RECORDS START

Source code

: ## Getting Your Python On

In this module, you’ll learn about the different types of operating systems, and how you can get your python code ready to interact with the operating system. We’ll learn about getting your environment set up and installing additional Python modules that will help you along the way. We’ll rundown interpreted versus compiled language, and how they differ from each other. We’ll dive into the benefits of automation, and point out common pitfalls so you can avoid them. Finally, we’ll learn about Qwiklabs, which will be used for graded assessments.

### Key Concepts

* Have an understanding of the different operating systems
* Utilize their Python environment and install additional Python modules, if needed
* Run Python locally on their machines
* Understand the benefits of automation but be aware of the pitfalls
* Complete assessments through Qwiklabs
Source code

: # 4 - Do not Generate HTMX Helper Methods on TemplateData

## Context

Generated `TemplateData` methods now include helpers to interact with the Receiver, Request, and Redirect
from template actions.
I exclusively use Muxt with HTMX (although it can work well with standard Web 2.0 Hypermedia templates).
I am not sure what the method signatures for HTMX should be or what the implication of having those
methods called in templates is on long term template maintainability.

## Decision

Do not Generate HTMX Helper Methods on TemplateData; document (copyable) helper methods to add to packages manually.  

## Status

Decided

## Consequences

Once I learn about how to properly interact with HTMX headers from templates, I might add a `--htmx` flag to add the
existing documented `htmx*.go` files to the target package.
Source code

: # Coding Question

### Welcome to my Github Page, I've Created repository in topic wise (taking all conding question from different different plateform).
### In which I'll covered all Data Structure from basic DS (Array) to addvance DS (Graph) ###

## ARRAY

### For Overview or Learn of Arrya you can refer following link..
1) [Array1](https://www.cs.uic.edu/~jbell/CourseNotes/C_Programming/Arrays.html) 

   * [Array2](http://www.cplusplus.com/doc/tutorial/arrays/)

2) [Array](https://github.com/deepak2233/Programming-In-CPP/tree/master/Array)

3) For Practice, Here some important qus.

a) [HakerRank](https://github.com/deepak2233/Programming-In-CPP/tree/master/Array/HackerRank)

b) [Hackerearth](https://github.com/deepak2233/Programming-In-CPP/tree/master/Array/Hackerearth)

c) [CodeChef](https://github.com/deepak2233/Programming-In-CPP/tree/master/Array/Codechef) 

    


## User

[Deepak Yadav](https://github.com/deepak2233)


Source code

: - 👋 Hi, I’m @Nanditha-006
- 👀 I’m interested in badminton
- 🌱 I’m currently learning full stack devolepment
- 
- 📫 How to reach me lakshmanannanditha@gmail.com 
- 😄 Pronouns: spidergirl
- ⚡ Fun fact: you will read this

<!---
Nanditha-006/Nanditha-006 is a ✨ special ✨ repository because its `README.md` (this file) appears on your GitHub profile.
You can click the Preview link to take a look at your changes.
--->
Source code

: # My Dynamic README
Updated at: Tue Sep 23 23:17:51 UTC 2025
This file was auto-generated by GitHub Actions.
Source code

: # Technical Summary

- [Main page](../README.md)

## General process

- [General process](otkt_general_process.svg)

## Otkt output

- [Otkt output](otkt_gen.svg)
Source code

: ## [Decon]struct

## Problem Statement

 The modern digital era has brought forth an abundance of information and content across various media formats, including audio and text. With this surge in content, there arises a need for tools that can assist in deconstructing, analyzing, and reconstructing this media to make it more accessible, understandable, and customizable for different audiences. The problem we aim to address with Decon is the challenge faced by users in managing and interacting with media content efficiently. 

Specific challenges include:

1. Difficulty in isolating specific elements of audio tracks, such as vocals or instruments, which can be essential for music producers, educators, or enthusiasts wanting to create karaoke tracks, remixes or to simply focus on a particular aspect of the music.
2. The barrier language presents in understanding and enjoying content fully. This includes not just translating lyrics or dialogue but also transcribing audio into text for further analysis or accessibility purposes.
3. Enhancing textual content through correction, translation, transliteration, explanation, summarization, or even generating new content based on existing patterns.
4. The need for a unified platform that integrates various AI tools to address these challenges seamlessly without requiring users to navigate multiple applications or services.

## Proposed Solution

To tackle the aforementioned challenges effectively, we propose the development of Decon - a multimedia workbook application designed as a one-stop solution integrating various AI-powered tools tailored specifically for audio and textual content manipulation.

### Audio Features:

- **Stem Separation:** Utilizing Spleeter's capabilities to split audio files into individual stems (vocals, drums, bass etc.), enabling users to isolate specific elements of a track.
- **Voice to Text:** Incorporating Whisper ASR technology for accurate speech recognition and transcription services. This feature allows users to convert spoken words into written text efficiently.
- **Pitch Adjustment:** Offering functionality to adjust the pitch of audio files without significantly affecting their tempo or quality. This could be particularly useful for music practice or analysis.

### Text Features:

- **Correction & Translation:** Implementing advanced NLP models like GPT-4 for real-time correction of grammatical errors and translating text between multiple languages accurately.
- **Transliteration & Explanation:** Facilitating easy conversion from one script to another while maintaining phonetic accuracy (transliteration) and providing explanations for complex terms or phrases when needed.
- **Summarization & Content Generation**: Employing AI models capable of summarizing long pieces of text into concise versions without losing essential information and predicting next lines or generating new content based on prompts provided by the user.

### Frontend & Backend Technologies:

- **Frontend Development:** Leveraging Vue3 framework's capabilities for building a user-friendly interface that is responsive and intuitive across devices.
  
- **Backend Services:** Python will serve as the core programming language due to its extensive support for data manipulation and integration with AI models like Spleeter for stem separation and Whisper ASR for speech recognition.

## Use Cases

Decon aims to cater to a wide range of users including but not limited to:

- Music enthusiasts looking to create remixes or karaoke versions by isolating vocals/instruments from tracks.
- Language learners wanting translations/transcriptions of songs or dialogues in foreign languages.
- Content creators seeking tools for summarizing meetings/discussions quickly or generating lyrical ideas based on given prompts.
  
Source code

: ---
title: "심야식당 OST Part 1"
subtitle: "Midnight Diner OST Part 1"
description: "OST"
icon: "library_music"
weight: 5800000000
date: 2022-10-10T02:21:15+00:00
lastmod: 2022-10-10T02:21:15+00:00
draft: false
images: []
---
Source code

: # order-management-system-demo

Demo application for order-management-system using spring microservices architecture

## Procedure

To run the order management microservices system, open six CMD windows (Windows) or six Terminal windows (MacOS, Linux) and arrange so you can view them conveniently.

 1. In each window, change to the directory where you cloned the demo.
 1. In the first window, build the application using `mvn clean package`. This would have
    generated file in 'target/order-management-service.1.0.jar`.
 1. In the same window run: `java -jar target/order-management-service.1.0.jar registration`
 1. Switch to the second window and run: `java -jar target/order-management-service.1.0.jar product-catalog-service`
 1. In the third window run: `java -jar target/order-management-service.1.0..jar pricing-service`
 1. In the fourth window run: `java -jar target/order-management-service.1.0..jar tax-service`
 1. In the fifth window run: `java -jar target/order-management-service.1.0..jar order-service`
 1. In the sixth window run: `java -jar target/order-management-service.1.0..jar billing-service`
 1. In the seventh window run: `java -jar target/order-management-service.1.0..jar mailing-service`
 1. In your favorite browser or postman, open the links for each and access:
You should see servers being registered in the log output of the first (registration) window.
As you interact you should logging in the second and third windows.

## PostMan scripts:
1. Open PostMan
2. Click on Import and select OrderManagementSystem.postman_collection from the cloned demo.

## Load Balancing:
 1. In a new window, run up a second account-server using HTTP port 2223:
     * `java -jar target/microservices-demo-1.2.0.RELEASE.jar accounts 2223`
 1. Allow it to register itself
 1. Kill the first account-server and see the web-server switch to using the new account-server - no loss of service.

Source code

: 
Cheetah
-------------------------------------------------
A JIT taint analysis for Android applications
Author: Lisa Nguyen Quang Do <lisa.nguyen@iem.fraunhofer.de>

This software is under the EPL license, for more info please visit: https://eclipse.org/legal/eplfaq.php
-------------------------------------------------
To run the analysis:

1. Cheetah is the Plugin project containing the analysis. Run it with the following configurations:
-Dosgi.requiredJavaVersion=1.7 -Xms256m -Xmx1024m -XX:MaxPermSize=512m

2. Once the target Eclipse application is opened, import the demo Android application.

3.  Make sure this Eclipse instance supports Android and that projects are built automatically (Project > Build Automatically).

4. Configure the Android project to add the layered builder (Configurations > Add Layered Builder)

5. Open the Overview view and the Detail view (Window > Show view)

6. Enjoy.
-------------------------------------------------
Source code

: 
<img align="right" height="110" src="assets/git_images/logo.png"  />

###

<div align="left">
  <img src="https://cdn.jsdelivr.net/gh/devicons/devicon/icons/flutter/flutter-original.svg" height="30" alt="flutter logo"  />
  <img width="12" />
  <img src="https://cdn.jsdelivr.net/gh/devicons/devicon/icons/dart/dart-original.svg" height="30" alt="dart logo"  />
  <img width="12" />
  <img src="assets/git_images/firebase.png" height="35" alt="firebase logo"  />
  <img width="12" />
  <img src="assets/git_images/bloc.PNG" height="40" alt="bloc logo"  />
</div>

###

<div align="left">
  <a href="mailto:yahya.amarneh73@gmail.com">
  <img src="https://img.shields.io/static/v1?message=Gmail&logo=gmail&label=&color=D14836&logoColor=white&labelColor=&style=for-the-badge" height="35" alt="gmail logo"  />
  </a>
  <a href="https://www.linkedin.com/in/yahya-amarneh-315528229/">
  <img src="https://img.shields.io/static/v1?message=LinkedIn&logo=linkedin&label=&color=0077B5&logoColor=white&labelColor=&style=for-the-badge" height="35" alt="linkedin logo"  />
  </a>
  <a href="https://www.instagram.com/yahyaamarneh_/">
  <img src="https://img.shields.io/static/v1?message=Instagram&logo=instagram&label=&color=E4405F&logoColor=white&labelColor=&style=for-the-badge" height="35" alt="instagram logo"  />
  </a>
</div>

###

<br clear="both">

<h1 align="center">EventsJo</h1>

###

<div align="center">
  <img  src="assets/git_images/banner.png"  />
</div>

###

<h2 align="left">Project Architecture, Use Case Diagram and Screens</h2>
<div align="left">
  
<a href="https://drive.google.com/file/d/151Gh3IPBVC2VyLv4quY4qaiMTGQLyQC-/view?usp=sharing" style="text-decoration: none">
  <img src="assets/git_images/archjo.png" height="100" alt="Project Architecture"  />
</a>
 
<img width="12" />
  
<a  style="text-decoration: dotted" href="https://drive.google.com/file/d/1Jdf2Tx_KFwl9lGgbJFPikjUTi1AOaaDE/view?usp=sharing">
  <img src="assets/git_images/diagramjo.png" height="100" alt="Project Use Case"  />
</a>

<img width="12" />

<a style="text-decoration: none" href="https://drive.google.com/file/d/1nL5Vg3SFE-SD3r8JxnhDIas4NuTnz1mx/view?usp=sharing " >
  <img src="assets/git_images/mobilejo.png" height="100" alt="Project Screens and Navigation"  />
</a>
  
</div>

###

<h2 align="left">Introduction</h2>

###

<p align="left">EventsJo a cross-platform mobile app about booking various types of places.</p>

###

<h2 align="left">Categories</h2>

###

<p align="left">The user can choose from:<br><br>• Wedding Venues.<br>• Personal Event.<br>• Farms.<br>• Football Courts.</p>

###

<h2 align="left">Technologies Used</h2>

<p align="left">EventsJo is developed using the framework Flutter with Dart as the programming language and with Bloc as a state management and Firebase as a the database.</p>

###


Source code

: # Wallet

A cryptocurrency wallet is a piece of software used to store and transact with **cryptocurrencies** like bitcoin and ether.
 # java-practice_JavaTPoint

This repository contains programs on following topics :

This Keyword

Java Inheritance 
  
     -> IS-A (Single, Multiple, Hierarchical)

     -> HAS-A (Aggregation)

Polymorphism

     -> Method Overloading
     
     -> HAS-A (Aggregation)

RECORDS END

YOUR ASSIGNMENT. The response must hold only the lines above from the line with "- **Correction &" through the line with "## Use Cases", each copied exactly, both ends kept.

SOLUTION TO THIS EXERCISE.
- **Correction & Translation:** Implementing advanced NLP models like GPT-4 for real-time correction of grammatical errors and translating text between multiple languages accurately.
- **Transliteration & Explanation:** Facilitating easy conversion from one script to another while maintaining phonetic accuracy (transliteration) and providing explanations for complex terms or phrases when needed.
- **Summarization & Content Generation**: Employing AI models capable of summarizing long pieces of text into concise versions without losing essential information and predicting next lines or generating new content based on prompts provided by the user.

### Frontend & Backend Technologies:

- **Frontend Development:** Leveraging Vue3 framework's capabilities for building a user-friendly interface that is responsive and intuitive across devices.
  
- **Backend Services:** Python will serve as the core programming language due to its extensive support for data manipulation and integration with AI models like Spleeter for stem separation and Whisper ASR for speech recognition.

## Use Cases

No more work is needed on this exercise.